TASK STATEMENT → Pick out each row below that contains the string "México", and copy those rows.

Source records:

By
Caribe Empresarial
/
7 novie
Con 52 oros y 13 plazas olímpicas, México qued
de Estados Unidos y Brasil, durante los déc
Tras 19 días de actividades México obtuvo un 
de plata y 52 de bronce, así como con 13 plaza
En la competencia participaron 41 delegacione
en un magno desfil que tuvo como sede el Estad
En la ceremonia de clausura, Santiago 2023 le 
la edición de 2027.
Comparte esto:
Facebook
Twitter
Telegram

---

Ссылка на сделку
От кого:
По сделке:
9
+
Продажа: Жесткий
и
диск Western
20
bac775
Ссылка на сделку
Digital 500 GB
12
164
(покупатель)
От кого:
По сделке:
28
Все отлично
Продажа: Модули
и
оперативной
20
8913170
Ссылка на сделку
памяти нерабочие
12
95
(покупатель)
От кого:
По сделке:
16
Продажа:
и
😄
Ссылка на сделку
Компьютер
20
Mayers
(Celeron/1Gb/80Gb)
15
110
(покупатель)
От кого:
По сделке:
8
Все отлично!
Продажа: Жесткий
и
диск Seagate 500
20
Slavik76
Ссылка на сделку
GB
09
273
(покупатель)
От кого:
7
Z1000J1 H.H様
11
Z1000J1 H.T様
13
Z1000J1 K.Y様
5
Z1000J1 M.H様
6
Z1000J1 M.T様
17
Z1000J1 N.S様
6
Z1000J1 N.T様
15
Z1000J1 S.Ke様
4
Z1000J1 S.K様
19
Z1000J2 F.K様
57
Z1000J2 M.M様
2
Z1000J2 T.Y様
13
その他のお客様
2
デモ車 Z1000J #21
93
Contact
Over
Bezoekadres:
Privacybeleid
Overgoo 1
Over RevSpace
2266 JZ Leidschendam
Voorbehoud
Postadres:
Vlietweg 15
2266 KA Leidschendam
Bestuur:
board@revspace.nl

RESULT OF THE TASK →
Con 52 oros y 13 plazas olímpicas, México qued
Tras 19 días de actividades México obtuvo un 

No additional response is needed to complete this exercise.